▶ **Input material**:
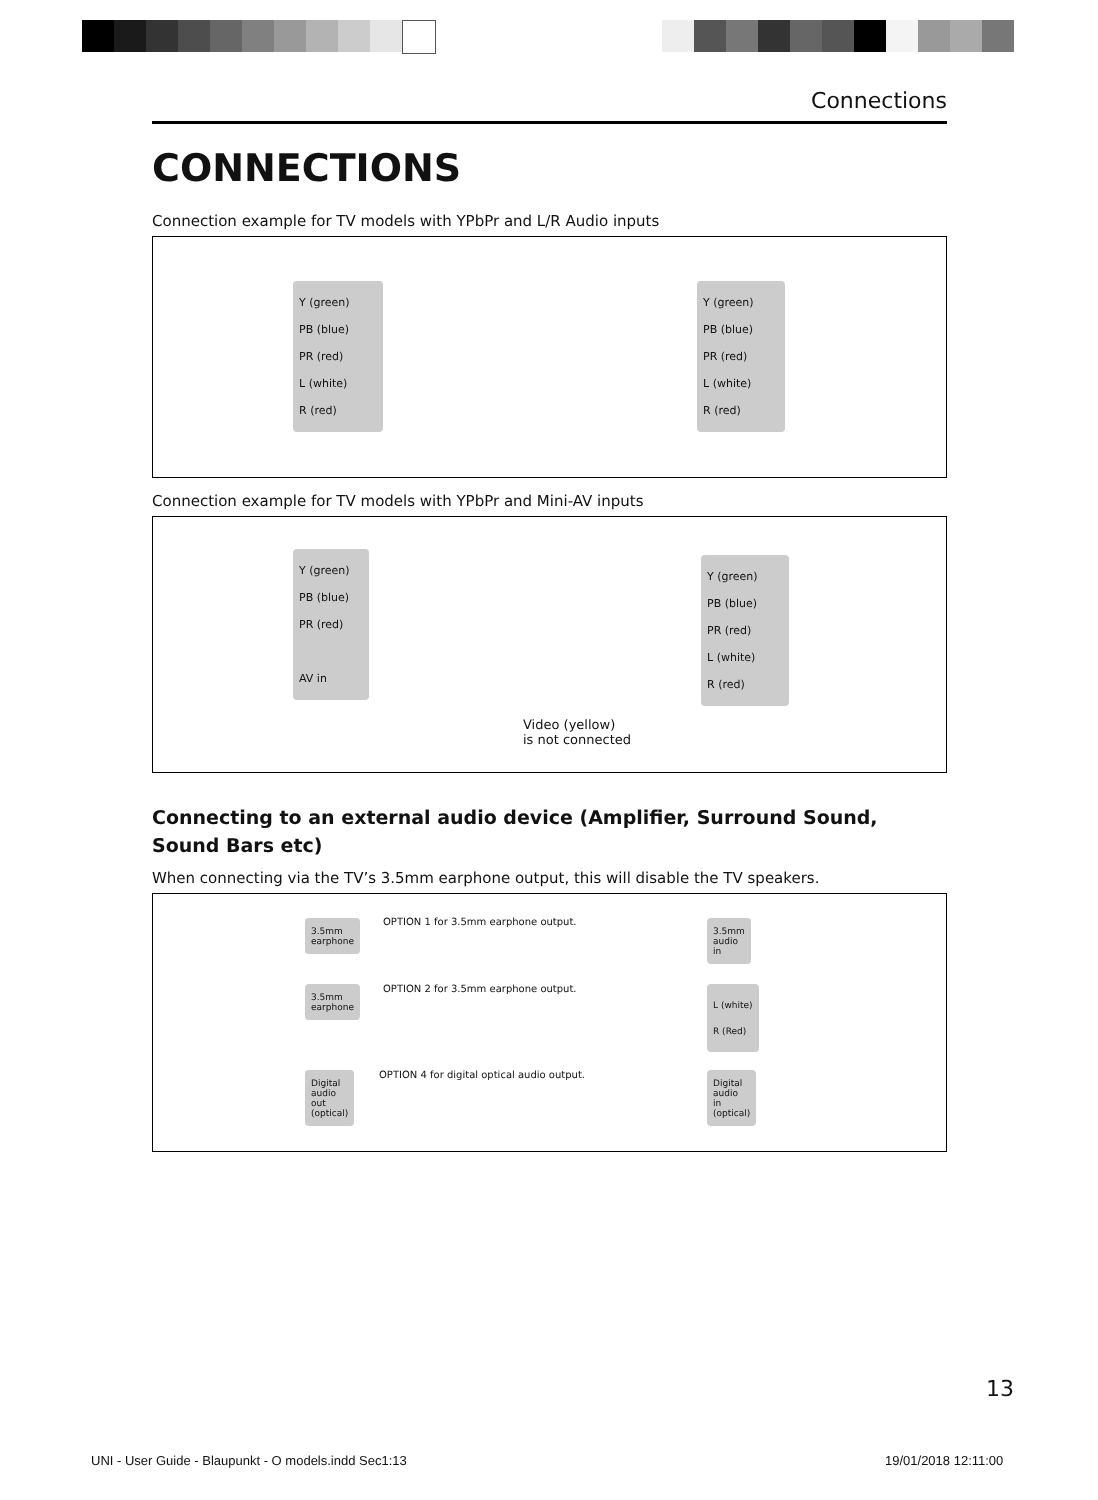Connections
CONNECTIONS
Connection example for TV models with YPbPr and L/R Audio inputs
Y (green)
PB (blue)
PR (red)
L (white)
R (red)
Y (green)
PB (blue)
PR (red)
L (white)
R (red)
Connection example for TV models with YPbPr and Mini-AV inputs
Y (green)
PB (blue)
PR (red)
AV in
Y (green)
PB (blue)
PR (red)
L (white)
R (red)
Video (yellow)
is not connected
Connecting to an external audio device (Amplifier, Surround Sound,
Sound Bars etc)
When connecting via the TV’s 3.5mm earphone output, this will disable the TV speakers.
OPTION 1 for 3.5mm earphone output.
OPTION 2 for 3.5mm earphone output.
OPTION 4 for digital optical audio output.
3.5mm
earphone
3.5mm
earphone
Digital
audio
out
(optical)
3.5mm
audio
in
L (white)
R (Red)
Digital
audio
in
(optical)
13
UNI - User Guide - Blaupunkt - O models.indd Sec1:13
19/01/2018 12:11:00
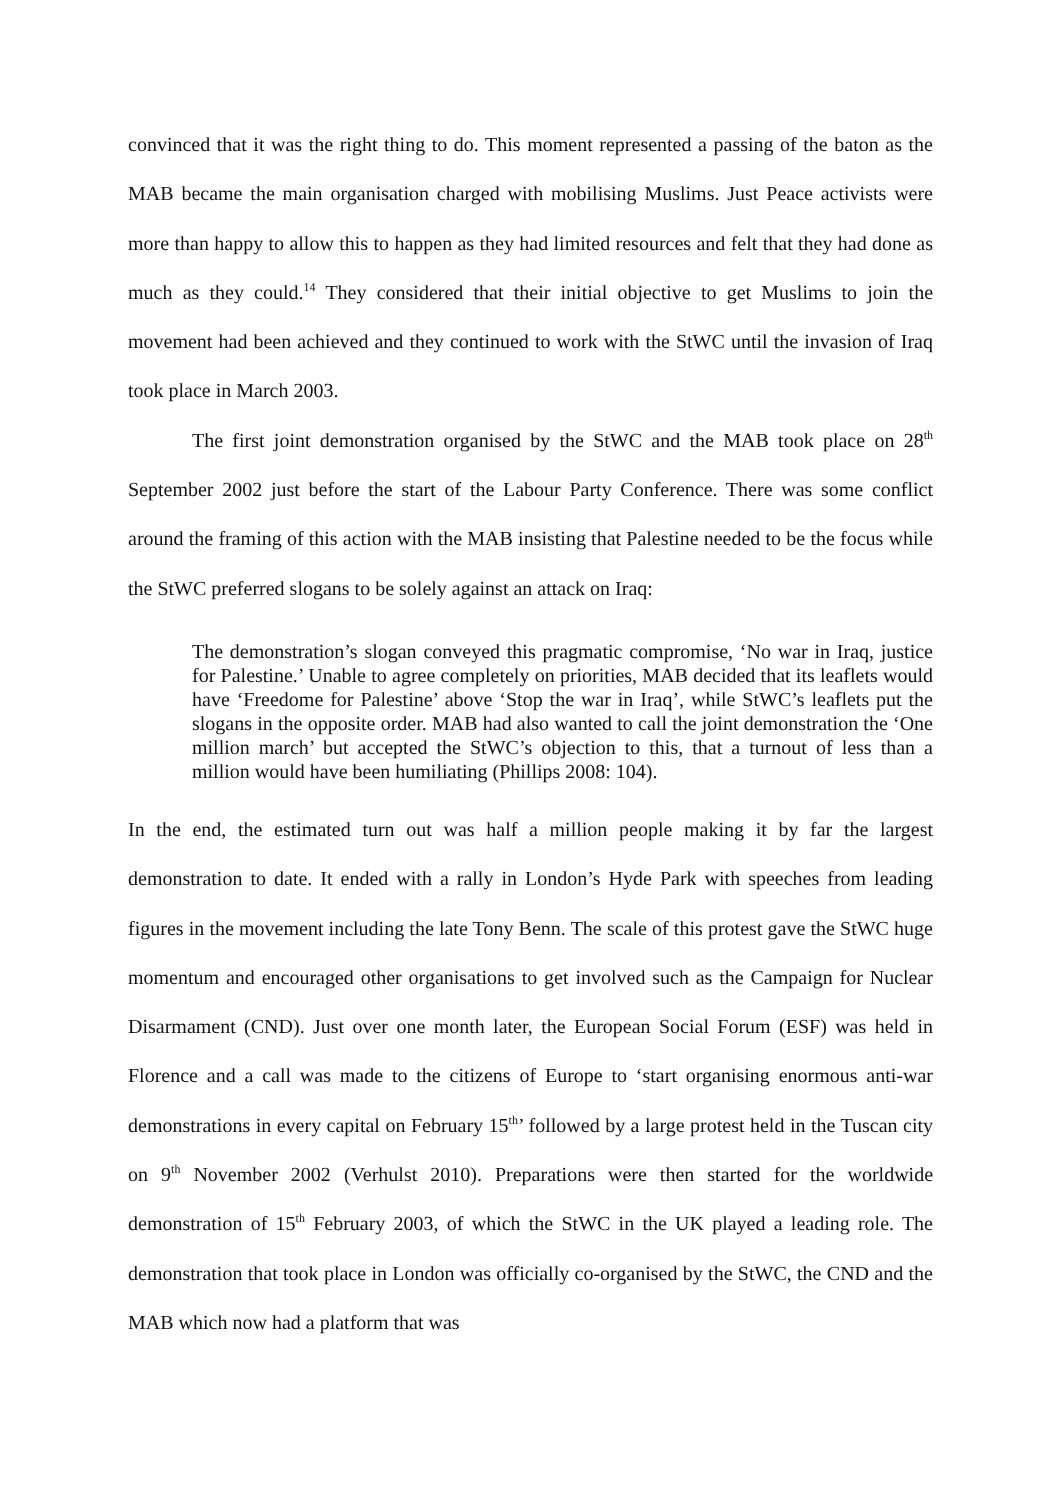convinced that it was the right thing to do. This moment represented a passing of the baton as the MAB became the main organisation charged with mobilising Muslims. Just Peace activists were more than happy to allow this to happen as they had limited resources and felt that they had done as much as they could.<sup>14</sup> They considered that their initial objective to get Muslims to join the movement had been achieved and they continued to work with the StWC until the invasion of Iraq took place in March 2003.
The first joint demonstration organised by the StWC and the MAB took place on 28<sup>th</sup> September 2002 just before the start of the Labour Party Conference. There was some conflict around the framing of this action with the MAB insisting that Palestine needed to be the focus while the StWC preferred slogans to be solely against an attack on Iraq:
The demonstration’s slogan conveyed this pragmatic compromise, ‘No war in Iraq, justice for Palestine.’ Unable to agree completely on priorities, MAB decided that its leaflets would have ‘Freedome for Palestine’ above ‘Stop the war in Iraq’, while StWC’s leaflets put the slogans in the opposite order. MAB had also wanted to call the joint demonstration the ‘One million march’ but accepted the StWC’s objection to this, that a turnout of less than a million would have been humiliating (Phillips 2008: 104).
In the end, the estimated turn out was half a million people making it by far the largest demonstration to date. It ended with a rally in London’s Hyde Park with speeches from leading figures in the movement including the late Tony Benn. The scale of this protest gave the StWC huge momentum and encouraged other organisations to get involved such as the Campaign for Nuclear Disarmament (CND). Just over one month later, the European Social Forum (ESF) was held in Florence and a call was made to the citizens of Europe to ‘start organising enormous anti-war demonstrations in every capital on February 15<sup>th</sup>’ followed by a large protest held in the Tuscan city on 9<sup>th</sup> November 2002 (Verhulst 2010). Preparations were then started for the worldwide demonstration of 15<sup>th</sup> February 2003, of which the StWC in the UK played a leading role. The demonstration that took place in London was officially co-organised by the StWC, the CND and the MAB which now had a platform that was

▶ **What is needed**: Search the data above for the word "example" and report how many lines contain it, with nothing further.

▶ **Exercise result**: 2